Operation Brooke, concerning Child Sexual Exploitation in Bristol and surrounding areas.

National Case Review Repository

The NSPCC has been working with the Association of Independent LSCB Chairs to create the national case review repository to make it easier to access and share learning at a local, regional and national level. As a trainer, this resource is incredibly useful as it uses a system of tagging specific themes to make relevant cases easier to find. Themes include: Children in Care, Children in Violent Families, Adverse Childhood Experiences, Drug Misuse, Infant Deaths, etc. Even reading the short summaries of cases is fascinating and worthwhile.

In addition to the national repository, the NSPCC also produce several documents that examine the reviews held online to pick up key themes. Recently they have, for instance, looked at all the case reviews published since 2008 where online abuse was a key factor. In these reviews the children died or were seriously harmed in the following ways:

  • suicide following cyber-bullying;
  • death or serious harm following accessing harmful content online;
  • online grooming leading to sexual abuse and exploitation;
  • vulnerable parents targeted by abusive adults via dating websites and social networking sites;
  • children sexually abused in order to share images of child sexual abuse online;
  • contact child sexual abuse by perpetrators who had previously been known to police for sharing child sexual abuse images online.

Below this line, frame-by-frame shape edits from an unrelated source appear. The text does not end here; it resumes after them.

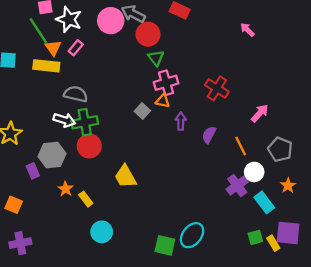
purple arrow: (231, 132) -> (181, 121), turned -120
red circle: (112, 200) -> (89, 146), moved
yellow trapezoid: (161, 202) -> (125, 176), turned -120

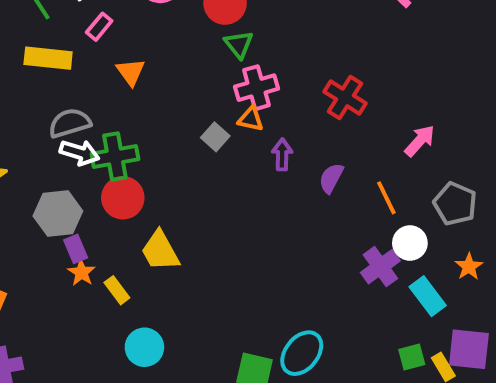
orange triangle: (53, 48) -> (131, 72), moved
gray semicircle: (76, 94) -> (70, 123), moved, turned -30
purple rectangle: (33, 171) -> (76, 249), moved
yellow trapezoid: (125, 176) -> (160, 251), moved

Interestingly, the researchers identified the following risk factors:

  • People can control the way they present themselves online.
  • Children can access the internet with unsupervised contact.
  • Online communities make it easier for abusive adults to contact children.
  • Online contact between professionals and children.
  • Risk-taking behaviour by young people.
  • Exposure to harmful content.
  • Lack of awareness and understanding by professionals.

The briefing can be downloaded here.

Expectations about how Serious Case Reviews should be managed going forward

The government has recently changed the way in which it oversees the management of Serious Case Reviews. A report carried out by Alan Wood in 2016 had concluded that Local SCRs had not managed to overcome ‘the suspicion that its main purpose is to find someone to blame…’  and required ‘fundamental change…’ It advised that local safeguarding partners should ‘discontinue Serious Case Reviews, and establish an independent body at national level to oversee a new national learning framework …predicated on high quality, published, local learning inquiries; the collection and dissemination of local lessons; the capacity to commission and carry out national serious case inquiries; and a requirement to report to the Secretary of State on issues for government derived from local and national inquiries.’

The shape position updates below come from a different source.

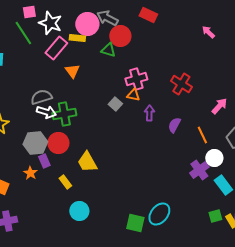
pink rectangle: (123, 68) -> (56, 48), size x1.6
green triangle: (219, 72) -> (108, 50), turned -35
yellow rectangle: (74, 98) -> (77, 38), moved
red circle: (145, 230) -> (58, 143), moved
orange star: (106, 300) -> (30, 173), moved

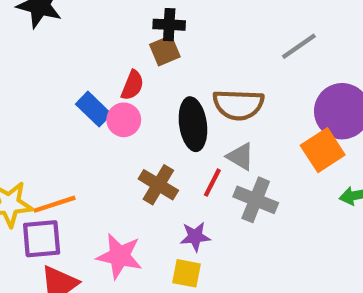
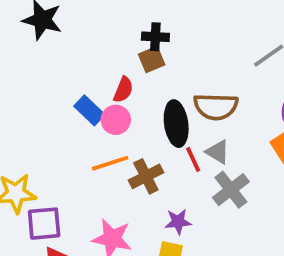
red line: (212, 183) -> (193, 159), moved, turned -52
brown cross: (158, 185) -> (146, 176), turned 32
gray cross: (256, 200) -> (231, 190), turned 30
orange line: (55, 204) -> (110, 163), moved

Accordingly, the most recent edition of ‘Working Together to Safeguard Children 2018’ advised the creation of a new National Child Safeguarding Practice Review Panel from 29 June 2018 with the purpose:

  • To identify and oversee the review of serious child safeguarding cases which, in its view, raise issues that are complex or of national importance;
  • To decide whether it is appropriate to commission a national review;
  • To set up a pool of potential reviewers who can undertake national reviews; and
  • For local safeguarding partners to identify, review, commission and supervise serious child safeguarding cases which, in their view, raise issues of importance in relation to their area and send a copy of the rapid review to the Panel who may commission a national review.

This ensures that local lessons learned will be able to inform practice on a national level. It seems that the importance of Serious Case Reviews will continue to be prioritised on both a national and local level, and quite rightly so.

I hope that I have convinced and inspired you to look further into Serous Case Reviews – there is a lot to learn and the overriding principle for me is the belief that no child should die or be harmed without us looking seriously at our future practice in the hope that others may be spared.